Many people seem to think that corporations don’t pay their fair share of taxes. And they certainly don’t think tax cuts should be given to these big-business fat cats.

Recent news from the Treasury Department may change their way of thinking, however. The department announced that corporations paid $61.4 billion in estimated taxes for the fourth quarter, a whopping 33 percent increase over the year before. And if you look at the fiscal year that began Oct. 1, estimated corporate tax payments reached $82.9 billion, up from $68.2 billion the year before. That’s a 25 percent increase.

The reason for this boom in tax revenues from big business? A growing economy and low taxes on capital gains and dividends. And the two reasons go hand in hand. Low taxes on capital gains encourage investors to move their funds around when better investments come along. High rates, by contrast, prompt investors to stay in one investment, even if it shows a profit, to avoid the taxes.

Of course, money that flows to better investments spurs those companies that are succeeding to grow. And that means the economy grows and federal tax revenues increase.
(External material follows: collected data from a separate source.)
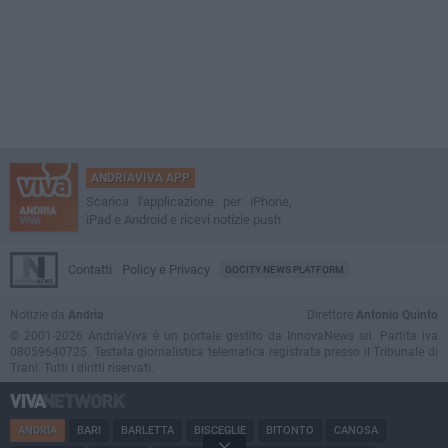
ANDRIAVIVA APP
Scarica l'applicazione per iPhone,
iPad e Android e ricevi notizie push
Contatti
Policy e Privacy
GOCITY NEWS PLATFORM
Notizie da
Andria
Direttore
Antonio Quinto
© 2001-2026 AndriaViva è un portale gestito da InnovaNews srl. Partita iva
08059640725. Testata giornalistica telematica registrata presso il Tribunale di
Trani. Tutti i diritti riservati.
ANDRIA
BARI
BARLETTA
BISCEGLIE
BITONTO
CANOSA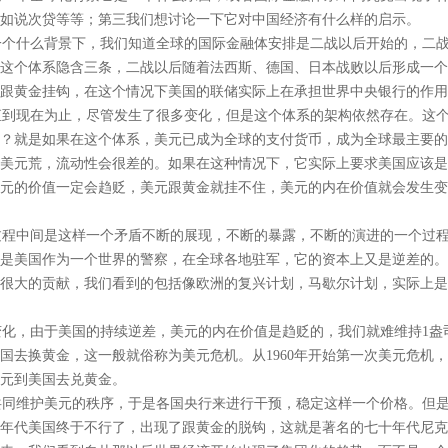
如说次贷等等；第三我们想讨论一下它对中国经济有什么样的启示。
个什么背景下，我们知道全球的国际金融体安排是二战以后开始的，二战
这个体系隐含三条，二战以后随着法西斯、德国、日本战败以后形成一个
跟黄金挂钩，在这个情况下美国的联储实际上在承担世界中央银行的作用
直到现在为止，尽管发生了很多变化，但是这个体系的架构依然存在。这
？就是如果在这个体系，美元已成为全球的支付货币，成为全球最主要的
美元荒，流动性会很差的。如果在这种情况下，它实际上要求美国应该是
元的价值一定会趋贬，美元跟黄金就挂不住，美元的内在价值就会发生变
程中间是这样一个矛盾不断的展现，不断的暴露，不断的演进的一个过程
是美国作为一个世界的警察，在全球各地驻军，它的资本上又是逆差的。
很大的贡献，我们看到的包括像欧洲的复兴计划，马歇尔计划，实际上是
，由于美国的持续逆差，美元的内在价值是趋贬的，我们就难维持1盎司
国去换黄金，这一般就俗称为美元危机。从1960年开始第一次美元危机
元到美国去兑黄金。
同维护美元的秩序，于是各国央行来进行干预，稳定这样一个价格。但是
年代美国终于不行了，出现了跟黄金的脱钩，这就是著名的七十年代尼克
While that’s pretty much a matter of common sense, to hear some in Congress and the media, extending these lower capital gains tax rates is just a giveaway that’ll swell the deficit.

When the House of Representatives passed a bill to extend these low tax rates, the New York Times called it “unaffordable and gratuitous.” The Washington Post said it was a “tax spending spree.”

Not to be out-demagogued, Rep. Louise Slaughter, a Democrat from New York, called the provision a “giveaway” that adds “$6 billion to the largest deficit in our country’s history.”

But the truth is that low capital gains and dividend tax rates actually spur growth and thus, tax revenues—this year so far to the tune of more than $14 billion.

Corporations are paying their fair share of taxes, and in greater amounts. And we have low tax rates to thank for it.